Classification of extremely metal-poor stars: absent region in A(C)-[Fe/H] plane and the role of dust cooling

TL;DR

This paper investigates the formation conditions of extremely metal-poor stars, emphasizing the role of dust cooling and proposing a universal criterion based on observed abundance limits and grain properties.

Contribution

It introduces a new universal condition for EMP star formation based on dust cooling, linking grain properties to observed abundance thresholds and redefining classification boundaries.

Findings

Dust cooling is essential for low-mass star formation in EMP stars.

A universal abundance condition for EMP star formation is established.

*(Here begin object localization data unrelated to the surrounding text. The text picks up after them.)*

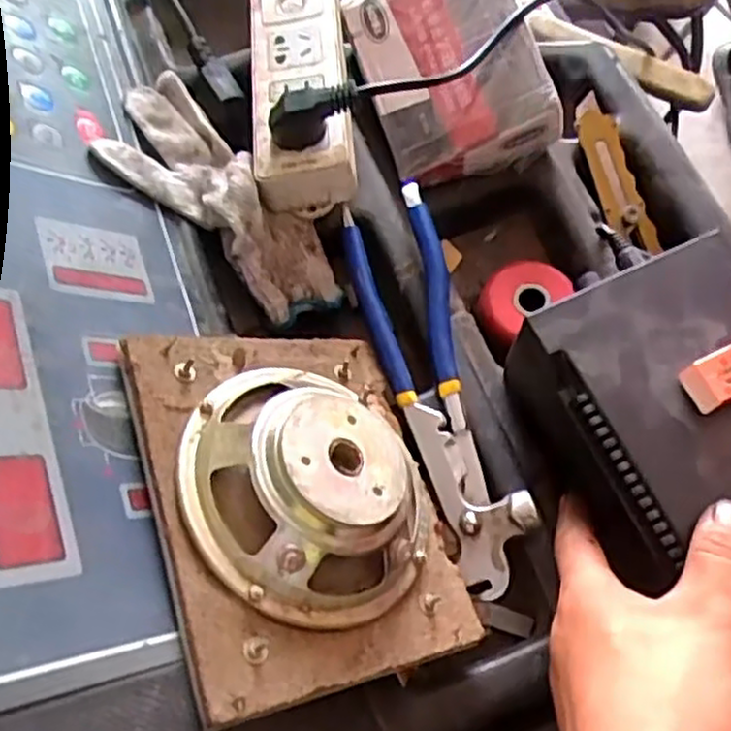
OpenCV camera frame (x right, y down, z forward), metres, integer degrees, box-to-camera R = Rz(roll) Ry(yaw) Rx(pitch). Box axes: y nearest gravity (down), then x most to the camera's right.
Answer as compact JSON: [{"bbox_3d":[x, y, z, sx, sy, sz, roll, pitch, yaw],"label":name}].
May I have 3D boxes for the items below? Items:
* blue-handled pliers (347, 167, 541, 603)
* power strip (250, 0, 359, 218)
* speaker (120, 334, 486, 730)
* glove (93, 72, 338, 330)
[{"bbox_3d":[0.036,0.004,0.402,0.051,0.022,0.229,-14,68,-5],"label":"blue-handled pliers"},{"bbox_3d":[-0.039,-0.179,0.461,0.063,0.034,0.176,-5,67,-1],"label":"power strip"},{"bbox_3d":[-0.022,0.051,0.332,0.139,0.050,0.169,-3,60,-37],"label":"speaker"},{"bbox_3d":[-0.089,-0.099,0.432,0.078,0.053,0.175,-40,84,-15],"label":"glove"}]

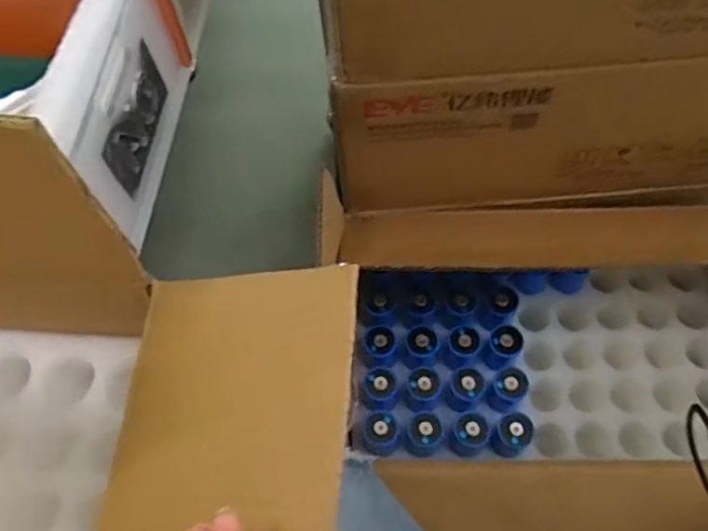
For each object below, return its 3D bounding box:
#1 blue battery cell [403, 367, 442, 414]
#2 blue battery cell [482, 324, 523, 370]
[{"bbox_3d":[0.078,0.143,0.731,0.039,0.055,0.042,-1,66,2],"label":"blue battery cell"},{"bbox_3d":[0.175,0.097,0.755,0.035,0.076,0.033,-1,66,2],"label":"blue battery cell"}]

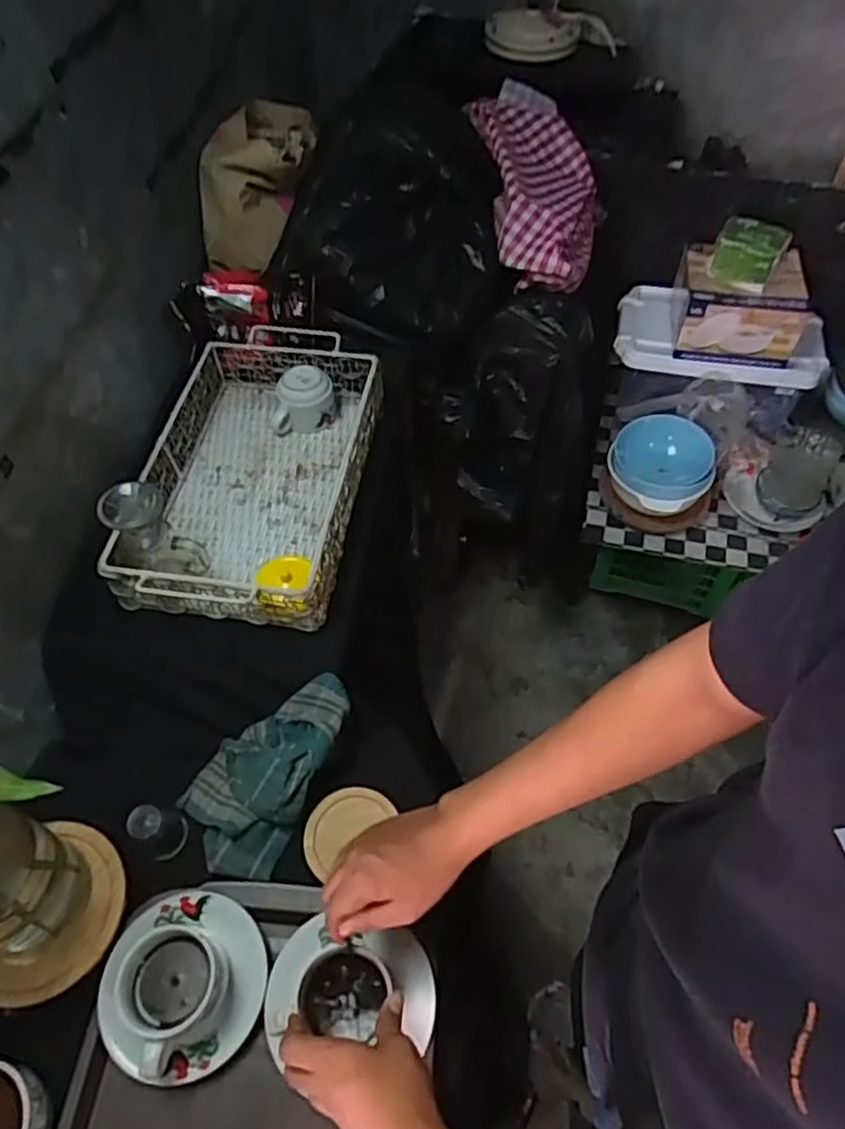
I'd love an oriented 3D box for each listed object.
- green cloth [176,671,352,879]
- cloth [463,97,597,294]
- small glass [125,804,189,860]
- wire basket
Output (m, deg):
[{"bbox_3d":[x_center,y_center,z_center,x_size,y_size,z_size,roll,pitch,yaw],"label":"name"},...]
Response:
[{"bbox_3d":[-0.166,0.207,0.732,0.118,0.047,0.211,21,57,16],"label":"green cloth"},{"bbox_3d":[0.195,-0.563,1.061,0.191,0.160,0.317,-9,54,-5],"label":"cloth"},{"bbox_3d":[-0.260,0.261,0.687,0.043,0.051,0.042,-1,54,1],"label":"small glass"},{"bbox_3d":[-0.207,-0.114,0.883,0.244,0.096,0.397,7,55,6],"label":"wire basket"}]

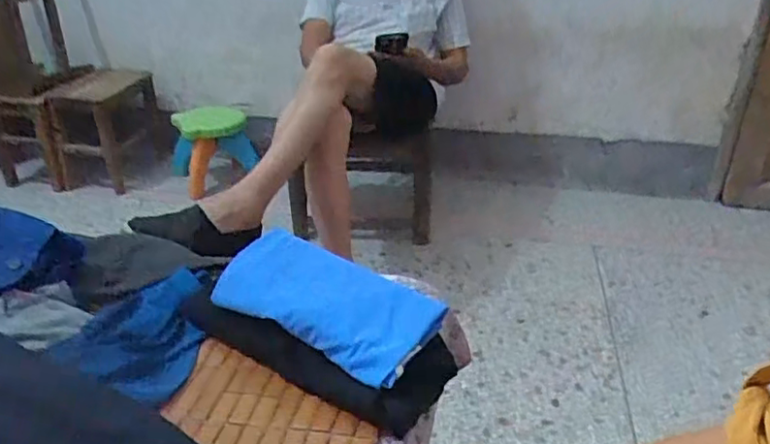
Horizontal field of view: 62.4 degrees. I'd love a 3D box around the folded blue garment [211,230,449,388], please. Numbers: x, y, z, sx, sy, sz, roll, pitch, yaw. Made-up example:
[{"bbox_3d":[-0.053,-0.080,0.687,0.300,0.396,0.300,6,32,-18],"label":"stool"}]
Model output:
[{"bbox_3d":[-0.061,0.081,0.703,0.235,0.054,0.139,16,32,26],"label":"folded blue garment"}]

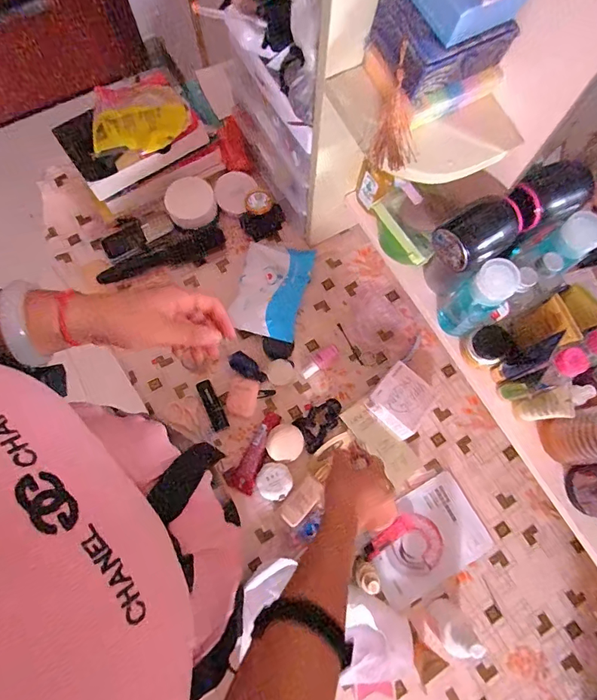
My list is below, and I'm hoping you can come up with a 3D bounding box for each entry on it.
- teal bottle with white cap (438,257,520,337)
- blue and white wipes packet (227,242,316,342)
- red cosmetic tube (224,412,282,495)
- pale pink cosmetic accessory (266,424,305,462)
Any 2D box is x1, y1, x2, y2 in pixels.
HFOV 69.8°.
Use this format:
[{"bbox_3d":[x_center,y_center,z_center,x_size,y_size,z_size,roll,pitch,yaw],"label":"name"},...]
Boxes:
[{"bbox_3d":[0.214,-0.056,0.525,0.046,0.140,0.046,0,74,-1],"label":"teal bottle with white cap"},{"bbox_3d":[-0.043,-0.100,0.678,0.104,0.034,0.166,14,74,3],"label":"blue and white wipes packet"},{"bbox_3d":[-0.066,0.143,0.616,0.043,0.016,0.118,21,74,5],"label":"red cosmetic tube"},{"bbox_3d":[-0.019,0.134,0.618,0.052,0.018,0.051,1,74,-1],"label":"pale pink cosmetic accessory"}]

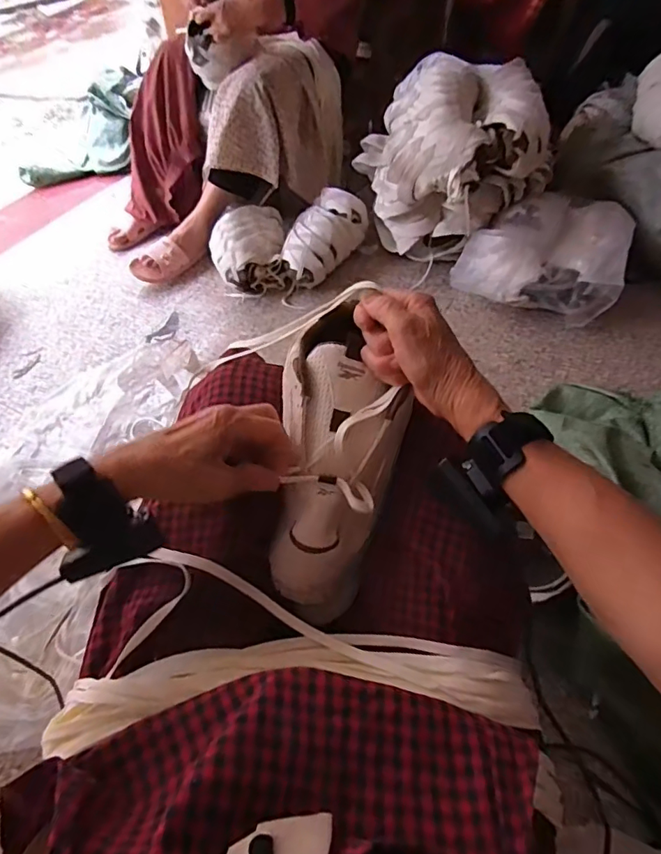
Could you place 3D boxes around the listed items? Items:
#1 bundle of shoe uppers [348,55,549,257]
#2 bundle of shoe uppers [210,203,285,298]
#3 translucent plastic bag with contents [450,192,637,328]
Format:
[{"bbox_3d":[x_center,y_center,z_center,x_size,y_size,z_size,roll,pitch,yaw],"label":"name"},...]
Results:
[{"bbox_3d":[0.298,-0.651,1.212,0.356,0.347,0.377,-1,53,1],"label":"bundle of shoe uppers"},{"bbox_3d":[-0.209,-0.459,1.267,0.191,0.137,0.247,-9,53,-6],"label":"bundle of shoe uppers"},{"bbox_3d":[0.511,-0.417,1.202,0.355,0.174,0.312,18,55,15],"label":"translucent plastic bag with contents"}]

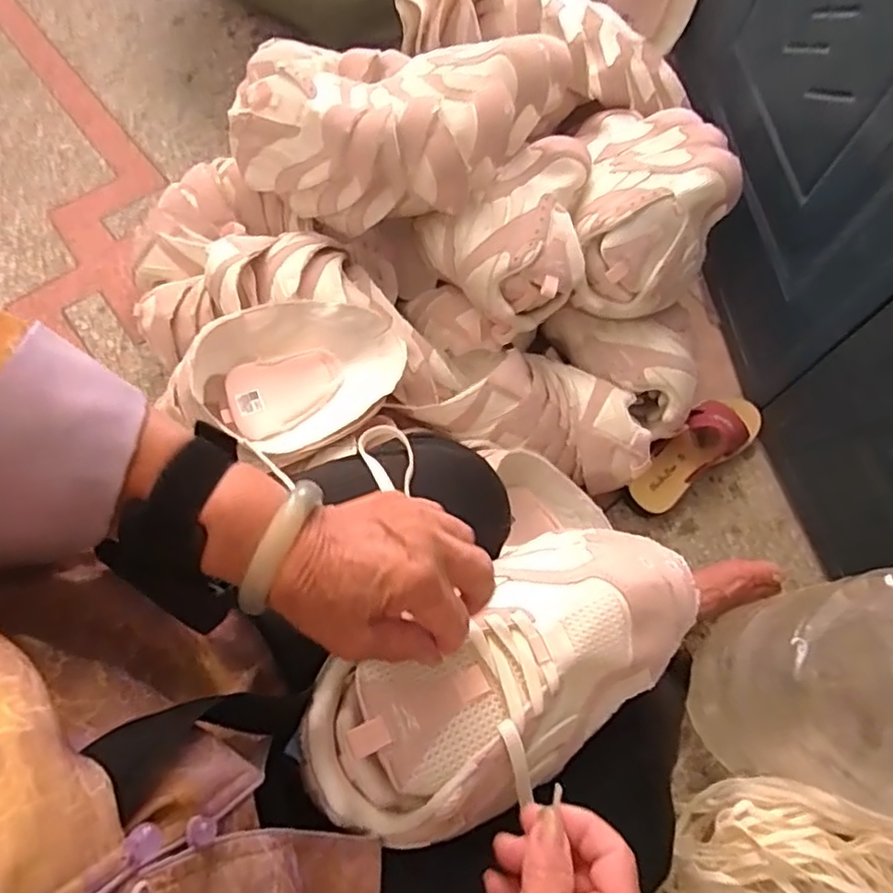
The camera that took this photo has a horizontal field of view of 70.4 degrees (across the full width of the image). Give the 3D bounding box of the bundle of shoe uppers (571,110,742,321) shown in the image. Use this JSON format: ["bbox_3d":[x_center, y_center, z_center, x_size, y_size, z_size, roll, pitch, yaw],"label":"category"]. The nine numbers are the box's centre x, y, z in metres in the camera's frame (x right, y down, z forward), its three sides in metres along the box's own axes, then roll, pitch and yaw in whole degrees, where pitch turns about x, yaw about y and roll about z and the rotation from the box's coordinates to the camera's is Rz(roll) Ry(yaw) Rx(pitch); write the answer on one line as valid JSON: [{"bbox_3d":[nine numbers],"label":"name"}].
[{"bbox_3d":[0.252,-0.301,0.770,0.176,0.114,0.274,9,67,1],"label":"bundle of shoe uppers"}]

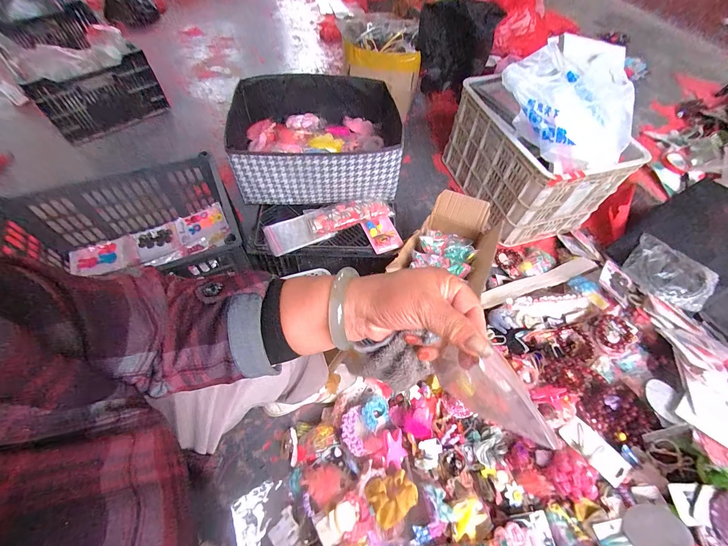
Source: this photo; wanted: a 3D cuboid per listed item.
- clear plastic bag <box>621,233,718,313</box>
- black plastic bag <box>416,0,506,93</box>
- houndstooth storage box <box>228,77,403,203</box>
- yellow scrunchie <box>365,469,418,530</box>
[{"bbox_3d":[0.852,-0.002,0.864,0.181,0.067,0.173,40,64,19],"label":"clear plastic bag"},{"bbox_3d":[0.345,-0.853,1.204,0.287,0.314,0.128,8,59,2],"label":"black plastic bag"},{"bbox_3d":[-0.134,-0.360,0.838,0.457,0.161,0.341,-3,59,-5],"label":"houndstooth storage box"},{"bbox_3d":[0.055,0.433,0.602,0.089,0.052,0.074,-24,63,-17],"label":"yellow scrunchie"}]

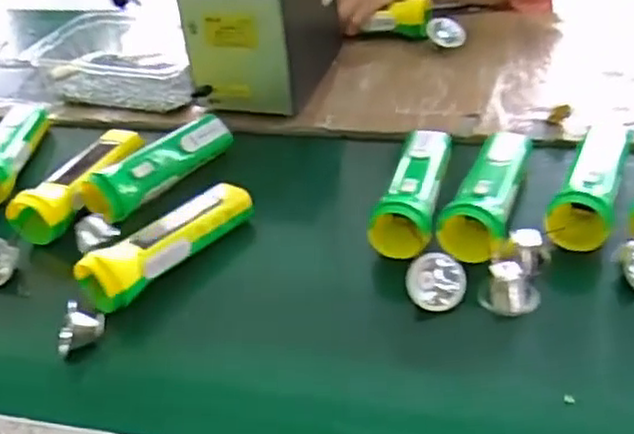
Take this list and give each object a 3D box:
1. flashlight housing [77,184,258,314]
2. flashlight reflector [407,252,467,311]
[{"bbox_3d":[-0.128,0.019,0.614,0.042,0.042,0.167,26,48,34],"label":"flashlight housing"},{"bbox_3d":[0.093,0.051,0.560,0.044,0.044,0.024,-3,-4,4],"label":"flashlight reflector"}]

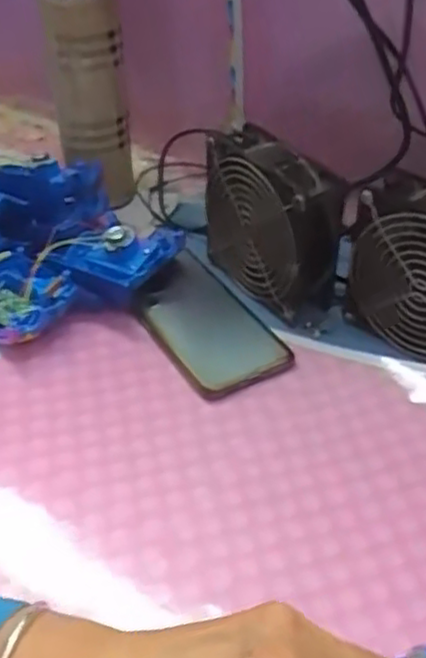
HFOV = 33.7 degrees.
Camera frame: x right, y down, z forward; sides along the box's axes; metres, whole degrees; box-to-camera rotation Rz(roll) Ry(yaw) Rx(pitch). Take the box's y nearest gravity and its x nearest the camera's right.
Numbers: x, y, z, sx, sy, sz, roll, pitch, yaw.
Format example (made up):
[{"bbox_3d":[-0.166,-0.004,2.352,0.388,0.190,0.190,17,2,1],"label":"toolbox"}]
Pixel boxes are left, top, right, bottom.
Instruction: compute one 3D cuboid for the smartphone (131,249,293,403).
[{"bbox_3d":[-0.005,-0.005,0.544,0.079,0.012,0.140,-22,49,-24],"label":"smartphone"}]

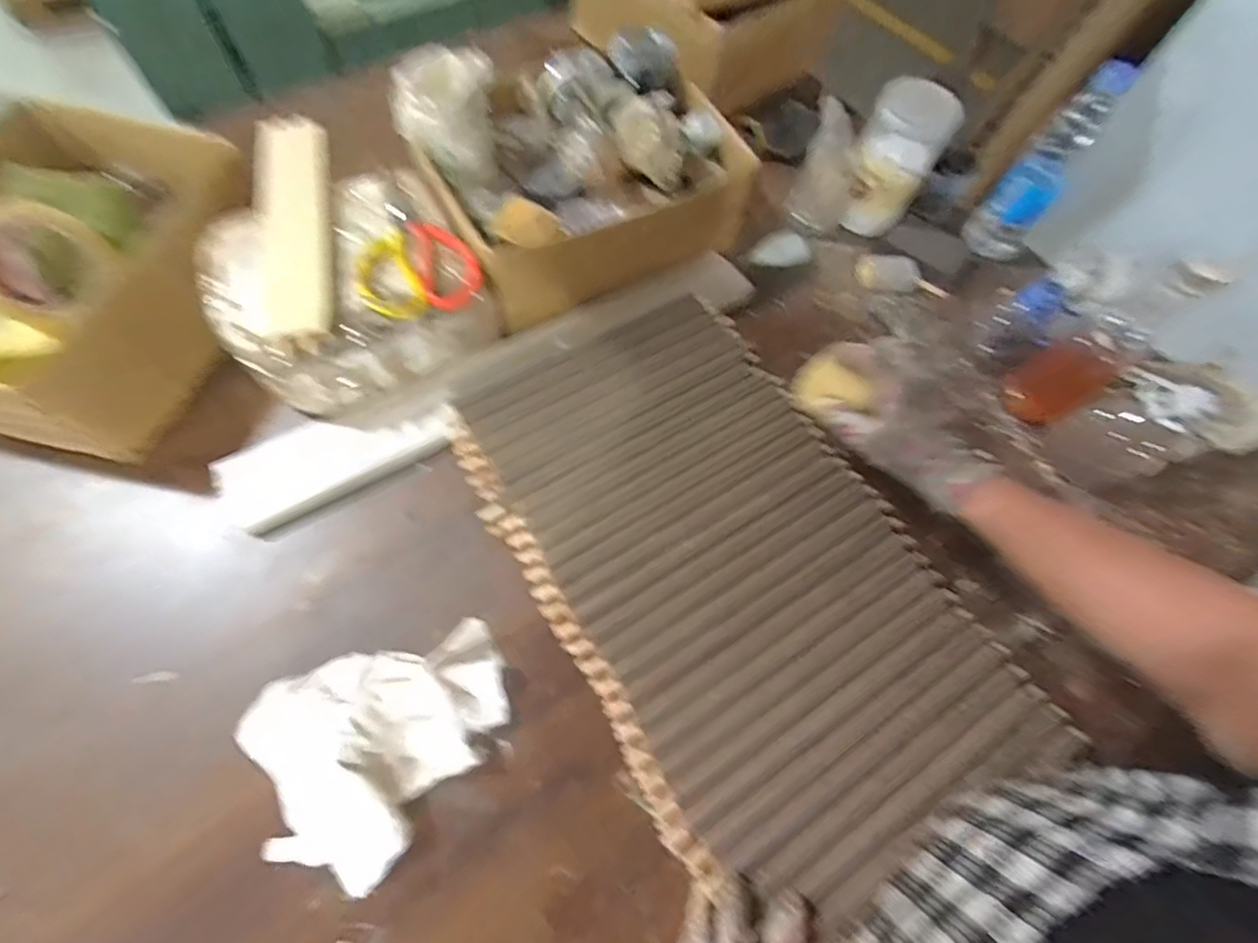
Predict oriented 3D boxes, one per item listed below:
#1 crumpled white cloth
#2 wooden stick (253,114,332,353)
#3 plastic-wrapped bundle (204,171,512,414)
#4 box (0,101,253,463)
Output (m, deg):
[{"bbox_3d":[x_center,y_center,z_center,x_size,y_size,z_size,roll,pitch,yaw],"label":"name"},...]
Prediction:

A new boundary for classifying C-enhanced and C-normal EMP stars is proposed.

Abstract

Extremely metal-poor (EMP) stars are the living fossils with records of chemical enrichment history at the early epoch of galaxy formation. By the recent large observation campaigns, statistical samples of EMP stars have been obtained. This motivates us to reconsider their classification and formation conditions. From the observed lower-limits of carbon and iron abundances of Acr(C) ~ 6 and [Fe/H]cr ~ -5 for C-enhanced EMP (CE-EMP) and C-normal EMP (CN-EMP) stars, we confirm that gas cooling by dust thermal emission is indispensable for the fragmentation of their parent clouds to form such low-mass, i.e., long-lived stars, and that the dominant grain species are carbon and silicate, respectively. We constrain the grain radius r_i^{cool} of a species i and condensation efficiency f_{ij} of a key element j as r_C^{cool}/f_{C, C} = 10 um and r_Sil^{cool}/f_{Sil, Mg} = 0.1 um to reproduce Acr(C) and [Fe/H]cr, which give a universal condition 10^{[C/H]-2.30} + 10^[Fe/H] > 10^{-5.07} for the formation of every EMP star. Instead of the conventional boundary [C/Fe] = 0.7 between CE- and CN-EMP stars, this condition suggests a physically meaningful boundary [C/Fe]_{b} = 2.30 above and below which carbon and silicate grains are dominant coolants, respectively.